[START OF Passage given]
Cooking lamb in a pressure cooker is similar to beef. It requires several steps, including choosing the lamb, marinating, browning, braising and resting.

  • Cuts – When it comes to choosing the part of lamb to use, you have two options – boneless sirloin and meat on bones. The boneless meat comes from the hip area, while the ‘meat on bones’ are from the fore and hind shanks. The choice of cut also depends on the recipe you’re following. For instance, most lamb soups require meat with bones because it has marrow and gelatin that give a distinct flavor for soups.
  • Marinating – Some pressure cooker recipes for lamb call for marinating to help break down connective tissues, while other recipes doesn’t require marinating.
  • Browning – Since raw lamb meat can be unappetizing because of the aroma of blood, it is recommended to brown the lamb to induce its full taste and aroma. To do this, you need to heat oil at 300ºF and cook meat a few pieces at a time, browning all sides. To increase the meat’s flavor, cut it into smaller cubes of about an inch each.
  • Braising – For lamb meat to become tender, its muscle fiber to relax and for the meat to absorb the gravy for more flavor, braising at low heat is required. In braising, the lamb meat is partially immersed in water under low heat. When done in a pressure cooker, the meat is cooked at 250º F to reach the inside of the meat quicker. However, be careful not to overcook lamb meat as pressure cooking encourages quicker cooking.
[END OF Passage given]
[START OF Information shown]
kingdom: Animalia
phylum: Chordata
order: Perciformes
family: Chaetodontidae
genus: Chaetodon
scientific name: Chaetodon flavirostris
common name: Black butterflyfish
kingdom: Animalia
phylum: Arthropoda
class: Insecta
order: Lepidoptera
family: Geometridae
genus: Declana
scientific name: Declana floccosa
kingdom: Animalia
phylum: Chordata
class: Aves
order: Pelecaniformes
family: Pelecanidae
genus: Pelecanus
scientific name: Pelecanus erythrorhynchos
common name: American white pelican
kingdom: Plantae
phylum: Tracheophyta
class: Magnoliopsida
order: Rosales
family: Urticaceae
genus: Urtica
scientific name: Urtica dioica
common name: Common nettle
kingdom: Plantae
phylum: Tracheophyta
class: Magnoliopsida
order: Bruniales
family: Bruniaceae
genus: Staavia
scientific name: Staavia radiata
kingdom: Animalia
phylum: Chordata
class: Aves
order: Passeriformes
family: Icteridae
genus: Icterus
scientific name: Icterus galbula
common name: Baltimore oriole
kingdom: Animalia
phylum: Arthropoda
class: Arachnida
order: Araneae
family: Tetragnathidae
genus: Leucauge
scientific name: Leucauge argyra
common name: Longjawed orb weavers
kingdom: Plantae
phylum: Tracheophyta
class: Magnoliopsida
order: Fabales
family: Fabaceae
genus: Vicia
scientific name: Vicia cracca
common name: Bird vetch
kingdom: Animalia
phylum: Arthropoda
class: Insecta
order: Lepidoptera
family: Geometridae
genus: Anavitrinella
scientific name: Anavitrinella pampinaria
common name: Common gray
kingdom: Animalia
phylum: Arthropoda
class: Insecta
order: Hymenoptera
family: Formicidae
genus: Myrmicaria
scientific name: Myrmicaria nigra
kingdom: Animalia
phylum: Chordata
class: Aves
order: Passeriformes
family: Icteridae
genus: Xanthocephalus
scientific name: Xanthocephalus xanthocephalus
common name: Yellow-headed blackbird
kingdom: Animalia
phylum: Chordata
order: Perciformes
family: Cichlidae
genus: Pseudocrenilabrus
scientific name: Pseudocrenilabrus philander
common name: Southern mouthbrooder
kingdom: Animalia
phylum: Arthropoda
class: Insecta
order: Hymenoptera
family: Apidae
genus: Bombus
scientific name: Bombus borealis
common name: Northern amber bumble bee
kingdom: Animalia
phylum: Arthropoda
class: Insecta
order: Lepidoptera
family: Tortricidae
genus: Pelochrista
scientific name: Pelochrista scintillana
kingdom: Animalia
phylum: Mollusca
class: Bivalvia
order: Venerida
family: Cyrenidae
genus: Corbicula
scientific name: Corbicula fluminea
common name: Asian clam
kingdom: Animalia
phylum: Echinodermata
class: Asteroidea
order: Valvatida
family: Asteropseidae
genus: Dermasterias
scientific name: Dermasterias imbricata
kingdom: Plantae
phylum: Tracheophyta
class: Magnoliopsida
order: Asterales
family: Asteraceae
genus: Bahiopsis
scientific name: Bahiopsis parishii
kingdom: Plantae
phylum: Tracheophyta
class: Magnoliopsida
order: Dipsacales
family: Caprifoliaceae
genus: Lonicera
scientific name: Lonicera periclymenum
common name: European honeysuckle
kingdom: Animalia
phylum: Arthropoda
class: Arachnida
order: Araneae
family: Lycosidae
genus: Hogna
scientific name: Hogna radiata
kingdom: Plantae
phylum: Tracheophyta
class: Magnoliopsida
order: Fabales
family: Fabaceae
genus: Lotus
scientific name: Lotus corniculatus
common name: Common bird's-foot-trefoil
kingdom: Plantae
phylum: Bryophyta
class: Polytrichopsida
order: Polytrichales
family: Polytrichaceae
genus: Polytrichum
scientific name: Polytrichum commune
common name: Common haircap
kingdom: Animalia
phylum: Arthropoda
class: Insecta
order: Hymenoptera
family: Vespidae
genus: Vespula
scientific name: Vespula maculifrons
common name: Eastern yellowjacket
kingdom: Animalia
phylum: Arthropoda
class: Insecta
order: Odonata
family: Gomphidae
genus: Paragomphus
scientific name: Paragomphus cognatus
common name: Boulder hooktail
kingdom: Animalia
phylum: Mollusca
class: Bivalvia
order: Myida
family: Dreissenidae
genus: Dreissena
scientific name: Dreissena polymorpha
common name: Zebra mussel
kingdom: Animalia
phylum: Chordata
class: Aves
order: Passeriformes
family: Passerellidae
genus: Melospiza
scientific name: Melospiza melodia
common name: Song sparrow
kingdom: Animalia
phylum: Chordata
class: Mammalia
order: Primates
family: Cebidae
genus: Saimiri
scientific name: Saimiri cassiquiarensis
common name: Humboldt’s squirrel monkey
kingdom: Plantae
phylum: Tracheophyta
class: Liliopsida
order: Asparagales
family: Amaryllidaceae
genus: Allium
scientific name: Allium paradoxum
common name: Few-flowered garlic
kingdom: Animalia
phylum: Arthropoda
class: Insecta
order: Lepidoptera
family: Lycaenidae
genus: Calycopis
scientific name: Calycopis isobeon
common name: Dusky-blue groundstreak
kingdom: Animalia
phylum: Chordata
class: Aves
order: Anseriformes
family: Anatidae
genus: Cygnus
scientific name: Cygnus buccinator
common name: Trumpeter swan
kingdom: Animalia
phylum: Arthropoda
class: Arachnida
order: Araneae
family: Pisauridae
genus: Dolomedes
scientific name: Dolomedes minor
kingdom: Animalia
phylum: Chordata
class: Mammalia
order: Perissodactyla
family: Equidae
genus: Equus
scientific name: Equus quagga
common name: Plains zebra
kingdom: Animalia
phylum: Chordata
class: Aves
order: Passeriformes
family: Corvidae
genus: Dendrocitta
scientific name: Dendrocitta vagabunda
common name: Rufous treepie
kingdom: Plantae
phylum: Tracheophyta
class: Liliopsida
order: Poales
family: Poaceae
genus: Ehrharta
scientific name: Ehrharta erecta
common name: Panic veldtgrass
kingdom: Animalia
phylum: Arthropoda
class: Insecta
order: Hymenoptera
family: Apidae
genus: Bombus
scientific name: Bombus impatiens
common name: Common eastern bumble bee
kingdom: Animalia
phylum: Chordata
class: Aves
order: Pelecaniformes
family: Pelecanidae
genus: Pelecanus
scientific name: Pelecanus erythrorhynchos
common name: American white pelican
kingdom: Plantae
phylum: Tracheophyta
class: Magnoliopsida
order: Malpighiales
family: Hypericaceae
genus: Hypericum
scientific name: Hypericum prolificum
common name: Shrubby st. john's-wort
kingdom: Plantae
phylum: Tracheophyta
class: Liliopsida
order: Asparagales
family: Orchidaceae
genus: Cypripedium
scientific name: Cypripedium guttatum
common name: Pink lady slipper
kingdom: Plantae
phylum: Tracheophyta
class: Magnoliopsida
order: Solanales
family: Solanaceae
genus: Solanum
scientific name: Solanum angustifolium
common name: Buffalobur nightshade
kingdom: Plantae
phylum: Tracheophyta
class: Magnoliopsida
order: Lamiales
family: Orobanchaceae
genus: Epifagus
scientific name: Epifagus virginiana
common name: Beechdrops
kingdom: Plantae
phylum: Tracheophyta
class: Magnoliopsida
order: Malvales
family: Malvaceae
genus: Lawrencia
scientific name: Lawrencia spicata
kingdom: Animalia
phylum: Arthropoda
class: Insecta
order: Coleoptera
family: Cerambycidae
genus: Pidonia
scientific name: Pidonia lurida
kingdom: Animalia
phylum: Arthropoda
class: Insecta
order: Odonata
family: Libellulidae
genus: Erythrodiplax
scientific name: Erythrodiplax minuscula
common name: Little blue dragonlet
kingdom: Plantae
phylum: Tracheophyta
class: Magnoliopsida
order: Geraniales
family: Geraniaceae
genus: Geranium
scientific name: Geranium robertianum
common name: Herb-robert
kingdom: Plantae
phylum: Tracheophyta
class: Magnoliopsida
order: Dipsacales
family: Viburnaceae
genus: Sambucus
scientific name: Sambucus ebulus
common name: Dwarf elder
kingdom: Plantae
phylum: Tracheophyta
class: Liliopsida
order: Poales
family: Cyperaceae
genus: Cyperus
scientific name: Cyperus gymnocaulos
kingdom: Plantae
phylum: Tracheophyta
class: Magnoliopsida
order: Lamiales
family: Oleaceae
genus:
[END OF Information shown]
_Problems to work on_
A. In the lamb-cooking passage, rewrite the stretch between "Cooking lamb in" and "flavor for soups.", inclusive, with "sirloin" changed to "loin".
B. Repeat the listing between the lines holding "genus: Ehrharta" and "genus: Cypripedium", inclusive.

_Results for the exercise_
A.
Cooking lamb in a pressure cooker is similar to beef. It requires several steps, including choosing the lamb, marinating, browning, braising and resting.

  • Cuts – When it comes to choosing the part of lamb to use, you have two options – boneless loin and meat on bones. The boneless meat comes from the hip area, while the ‘meat on bones’ are from the fore and hind shanks. The choice of cut also depends on the recipe you’re following. For instance, most lamb soups require meat with bones because it has marrow and gelatin that give a distinct flavor for soups.

B.
genus: Ehrharta
scientific name: Ehrharta erecta
common name: Panic veldtgrass
kingdom: Animalia
phylum: Arthropoda
class: Insecta
order: Hymenoptera
family: Apidae
genus: Bombus
scientific name: Bombus impatiens
common name: Common eastern bumble bee
kingdom: Animalia
phylum: Chordata
class: Aves
order: Pelecaniformes
family: Pelecanidae
genus: Pelecanus
scientific name: Pelecanus erythrorhynchos
common name: American white pelican
kingdom: Plantae
phylum: Tracheophyta
class: Magnoliopsida
order: Malpighiales
family: Hypericaceae
genus: Hypericum
scientific name: Hypericum prolificum
common name: Shrubby st. john's-wort
kingdom: Plantae
phylum: Tracheophyta
class: Liliopsida
order: Asparagales
family: Orchidaceae
genus: Cypripedium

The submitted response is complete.